Return the following lines verbatim, omitting the pictures.

Chart comprehension data
______
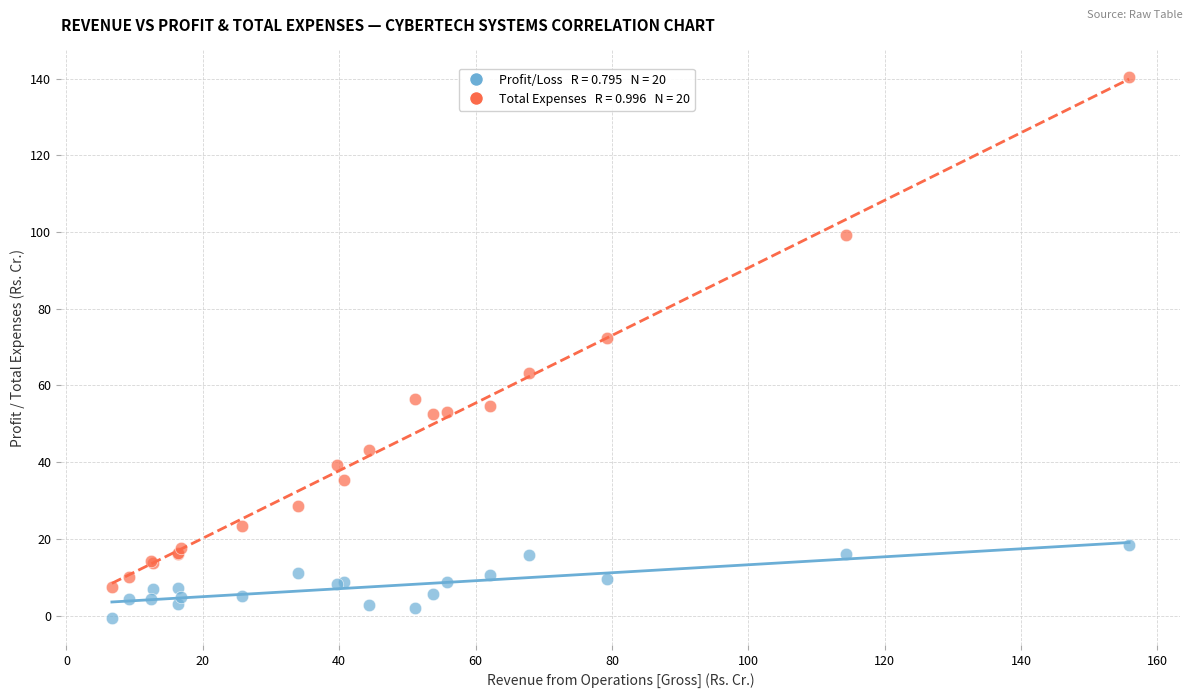

Across all series, what Y value is closest to 69?

72.5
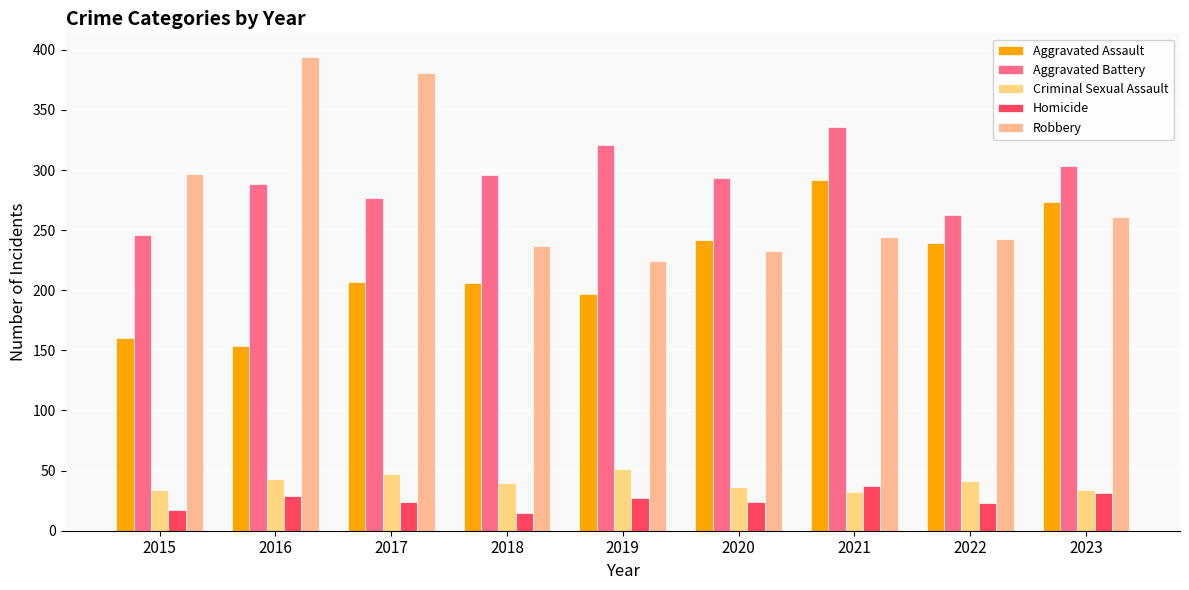

At which category is the sum across all series the highest?

2021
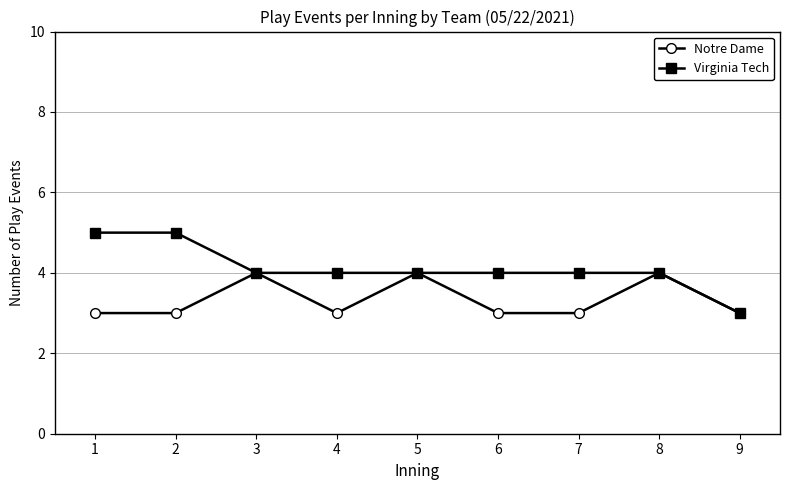

True or false: Virginia Tech has a value of 1 at 7.

False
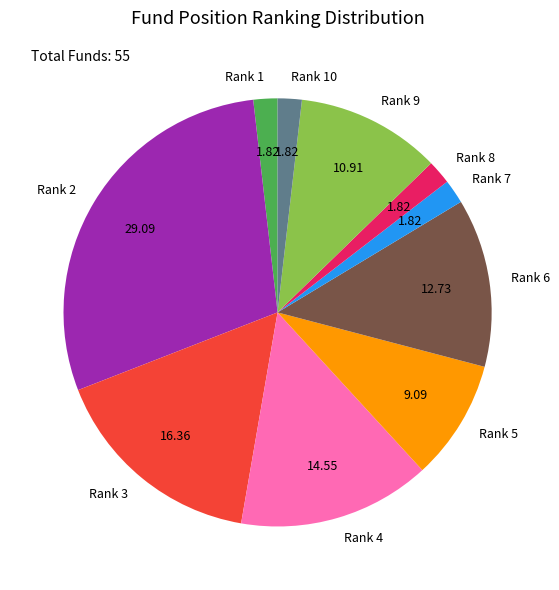

Combined, do Rank 6 and Rank 4 account for over 50%?

No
______
* **ANSWER**
Across all series, what Y value is closest to 69?

72.5

At which category is the sum across all series the highest?

2021

True or false: Virginia Tech has a value of 1 at 7.

False

Combined, do Rank 6 and Rank 4 account for over 50%?

No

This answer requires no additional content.